Work to complete
Put every line of the items below into a numbered list, leaving out any blank lines.

Data provided

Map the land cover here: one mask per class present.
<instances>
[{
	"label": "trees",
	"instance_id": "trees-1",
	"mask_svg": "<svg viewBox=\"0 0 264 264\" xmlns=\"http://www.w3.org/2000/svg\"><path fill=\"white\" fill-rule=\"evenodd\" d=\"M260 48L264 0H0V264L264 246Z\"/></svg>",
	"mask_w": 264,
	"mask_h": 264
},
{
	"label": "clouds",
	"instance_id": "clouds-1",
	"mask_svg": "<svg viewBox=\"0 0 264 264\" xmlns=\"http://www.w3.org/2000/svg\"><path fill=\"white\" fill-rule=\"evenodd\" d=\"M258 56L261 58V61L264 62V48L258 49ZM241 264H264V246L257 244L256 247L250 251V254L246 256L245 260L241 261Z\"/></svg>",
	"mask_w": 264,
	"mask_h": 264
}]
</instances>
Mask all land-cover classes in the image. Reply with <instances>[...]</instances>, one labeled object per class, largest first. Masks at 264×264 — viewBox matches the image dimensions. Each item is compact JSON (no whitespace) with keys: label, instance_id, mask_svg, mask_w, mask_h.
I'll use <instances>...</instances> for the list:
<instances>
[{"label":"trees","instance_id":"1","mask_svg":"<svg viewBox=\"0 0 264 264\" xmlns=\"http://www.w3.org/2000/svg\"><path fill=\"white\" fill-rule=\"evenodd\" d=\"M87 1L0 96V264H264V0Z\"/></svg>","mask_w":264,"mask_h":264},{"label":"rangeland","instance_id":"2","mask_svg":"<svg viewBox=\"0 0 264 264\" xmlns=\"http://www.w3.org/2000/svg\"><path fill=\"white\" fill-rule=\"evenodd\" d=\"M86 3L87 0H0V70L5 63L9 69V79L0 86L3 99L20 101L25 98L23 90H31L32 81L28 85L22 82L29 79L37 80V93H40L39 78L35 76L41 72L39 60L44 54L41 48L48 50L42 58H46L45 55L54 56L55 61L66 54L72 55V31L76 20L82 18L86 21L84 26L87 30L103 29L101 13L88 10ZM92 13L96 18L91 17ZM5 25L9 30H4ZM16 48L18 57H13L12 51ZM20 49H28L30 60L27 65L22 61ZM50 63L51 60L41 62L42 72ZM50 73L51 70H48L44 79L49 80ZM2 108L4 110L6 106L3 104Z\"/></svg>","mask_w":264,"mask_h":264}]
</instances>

Exercise answer
1. Map the land cover here: one mask per class present.
2. <instances>
3. [{
4. 	"label": "trees",
5. 	"instance_id": "trees-1",
6. 	"mask_svg": "<svg viewBox=\"0 0 264 264\" xmlns=\"http://www.w3.org/2000/svg\"><path fill=\"white\" fill-rule=\"evenodd\" d=\"M260 48L264 0H0V264L264 246Z\"/></svg>",
7. 	"mask_w": 264,
8. 	"mask_h": 264
9. },
10. {
11. 	"label": "clouds",
12. 	"instance_id": "clouds-1",
13. 	"mask_svg": "<svg viewBox=\"0 0 264 264\" xmlns=\"http://www.w3.org/2000/svg\"><path fill=\"white\" fill-rule=\"evenodd\" d=\"M258 56L261 58V61L264 62V48L258 49ZM241 264H264V246L257 244L256 247L250 251V254L246 256L245 260L241 261Z\"/></svg>",
14. 	"mask_w": 264,
15. 	"mask_h": 264
16. }]
17. </instances>
18. Mask all land-cover classes in the image. Reply with <instances>[...]</instances>, one labeled object per class, largest first. Masks at 264×264 — viewBox matches the image dimensions. Each item is compact JSON (no whitespace) with keys: label, instance_id, mask_svg, mask_w, mask_h.
19. I'll use <instances>...</instances> for the list:
20. <instances>
21. [{"label":"trees","instance_id":"1","mask_svg":"<svg viewBox=\"0 0 264 264\" xmlns=\"http://www.w3.org/2000/svg\"><path fill=\"white\" fill-rule=\"evenodd\" d=\"M87 1L0 96V264H264V0Z\"/></svg>","mask_w":264,"mask_h":264},{"label":"rangeland","instance_id":"2","mask_svg":"<svg viewBox=\"0 0 264 264\" xmlns=\"http://www.w3.org/2000/svg\"><path fill=\"white\" fill-rule=\"evenodd\" d=\"M86 3L87 0H0V70L5 63L9 69V79L0 86L3 99L20 101L25 98L23 90H31L32 81L28 85L22 82L29 79L37 80V93H40L39 78L35 76L41 72L39 60L44 54L41 48L48 50L42 58H46L45 55L54 56L55 61L66 54L72 55V31L76 20L82 18L86 21L84 26L87 30L103 29L101 13L88 10ZM92 13L96 18L91 17ZM5 25L9 30H4ZM16 48L18 57H13L12 51ZM20 49H28L30 60L27 65L22 61ZM50 63L51 60L41 62L42 72ZM50 73L51 70H48L44 79L49 80ZM2 108L4 110L6 106L3 104Z\"/></svg>","mask_w":264,"mask_h":264}]
22. </instances>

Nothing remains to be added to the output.